* Records:
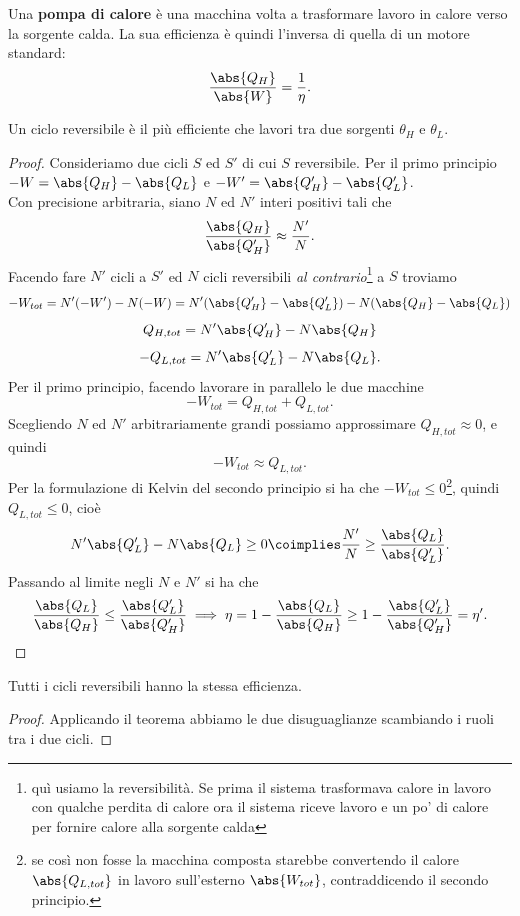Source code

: \begin{definition}
Una \textbf{pompa di calore} \`e una macchina volta a trasformare lavoro in calore verso la sorgente calda. La sua efficienza \`e quindi l'inversa di quella di un motore standard:
\[\frac{\abs{Q_H}}{\abs{W}}=\frac1\eta.\]
\end{definition}

\begin{theorem}[di Carnot]\label{TeoremaDiCarnot}
Un ciclo reversibile \`e il pi\`u efficiente che lavori tra due sorgenti $\theta_H$ e $\theta_L$.
\end{theorem}
\begin{proof}
Consideriamo due cicli $S$ ed $S'$ di cui $S$ reversibile. Per il primo principio $-W=\abs{Q_H}-\abs{Q_L}$ e $-W'=\abs{Q_H'}-\abs{Q_L'}$.\\
Con precisione arbitraria, siano $N$ ed $N'$ interi positivi tali che
\[\frac{\abs{Q_H}}{\abs{Q_H'}}\approx \frac{N'}{N}.\]
Facendo fare $N'$ cicli a $S'$ ed $N$ cicli reversibili \textit{al contrario}\footnote{qu\`i usiamo la reversibilit\`a. Se prima il sistema trasformava calore in lavoro con qualche perdita di calore ora il sistema riceve lavoro e un po' di calore per fornire calore alla sorgente calda} a $S$ troviamo
\[-W_{tot}=N'(-W')-N(-W)=N'(\abs{Q_H'}-\abs{Q_L'})-N(\abs{Q_H}-\abs{Q_L})\]
\[Q_{H,tot}=N'\abs{Q_H'}-N\abs{Q_H}\]
\[-Q_{L,tot}=N'\abs{Q_L'}-N\abs{Q_L}.\]
Per il primo principio, facendo lavorare in parallelo le due macchine
\[-W_{tot}=Q_{H,tot}+Q_{L,tot}.\]
Scegliendo $N$ ed $N'$ arbitrariamente grandi possiamo approssimare $Q_{H,tot}\approx 0$, e quindi
\[-W_{tot}\approx Q_{L,tot}.\]
Per la formulazione di Kelvin del secondo principio si ha che $-W_{tot}\leq0$\footnote{se cos\`i non fosse la macchina composta starebbe convertendo il calore $\abs{Q_{L,tot}}$ in lavoro sull'esterno $\abs{W_{tot}}$, contraddicendo il secondo principio.}, quindi $Q_{L,tot}\leq 0$, cio\`e
\[N'\abs{Q_L'}-N\abs{Q_L}\geq 0\coimplies \frac{N'}N\geq \frac{\abs{Q_L}}{\abs{Q_L'}}.\]
Passando al limite negli $N$ e $N'$ si ha che
\[\frac{\abs{Q_L}}{\abs{Q_H}}\leq \frac{\abs{Q_L'}}{\abs{Q_H'}}\implies \eta=1-\frac{\abs{Q_L}}{\abs{Q_H}}\geq 1-\frac{\abs{Q_L'}}{\abs{Q_H'}}=\eta'.\]
\end{proof}

\begin{corollary}\label{CicliReversibiliHannoLaStessaEfficienza}
Tutti i cicli reversibili hanno la stessa efficienza.
\end{corollary}
\begin{proof}
Applicando il teorema abbiamo le due disuguaglianze scambiando i ruoli tra i due cicli.
\end{proof}


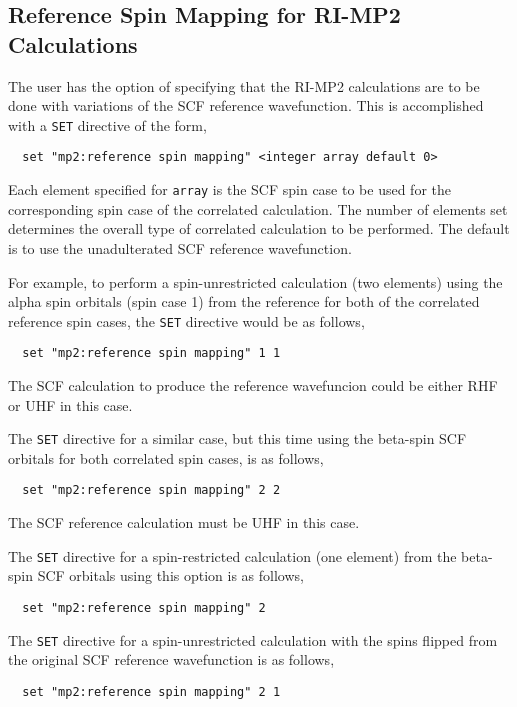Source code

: \subsection{Reference Spin Mapping for RI-MP2 Calculations}

The user has the option of specifying that the RI-MP2 calculations are
to be done with variations of the SCF reference wavefunction.  This is
accomplished with a \verb+SET+ directive of the form,

\begin{verbatim}
  set "mp2:reference spin mapping" <integer array default 0>
\end{verbatim}

Each element specified for \verb+array+ is the SCF spin case to be
used for the corresponding spin case of the correlated calculation.
The number of elements set determines the overall type of correlated
calculation to be performed.  The default is to use the unadulterated
SCF reference wavefunction.

For example, to perform a spin-unrestricted calculation (two elements)
using the alpha spin orbitals (spin case 1) from the reference for
both of the correlated reference spin cases, the \verb+SET+ directive
would be as follows,
\begin{verbatim}
  set "mp2:reference spin mapping" 1 1
\end{verbatim}
The SCF calculation to produce the reference wavefuncion could be either
RHF or UHF in this case.

The \verb+SET+ directive for a similar case, but this time using the
beta-spin SCF orbitals for both correlated spin cases, is as follows,
\begin{verbatim}
  set "mp2:reference spin mapping" 2 2
\end{verbatim}
The SCF reference calculation must be UHF in this case.

The \verb+SET+ directive for a spin-restricted calculation (one
element) from the beta-spin SCF orbitals using this option is as
follows,
\begin{verbatim}
  set "mp2:reference spin mapping" 2
\end{verbatim}

The \verb+SET+ directive for a spin-unrestricted calculation with the
spins flipped from the original SCF reference wavefunction is as
follows,
\begin{verbatim}
  set "mp2:reference spin mapping" 2 1
\end{verbatim}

* Task requirements: Copy exactly, and copy nothing else: the lines from the start of the data above through the line that holds "Un ciclo reversibile". The pictures stay out.

* Answer to the problem:
Source code

: \begin{definition}
Una \textbf{pompa di calore} \`e una macchina volta a trasformare lavoro in calore verso la sorgente calda. La sua efficienza \`e quindi l'inversa di quella di un motore standard:
\[\frac{\abs{Q_H}}{\abs{W}}=\frac1\eta.\]
\end{definition}

\begin{theorem}[di Carnot]\label{TeoremaDiCarnot}
Un ciclo reversibile \`e il pi\`u efficiente che lavori tra due sorgenti $\theta_H$ e $\theta_L$.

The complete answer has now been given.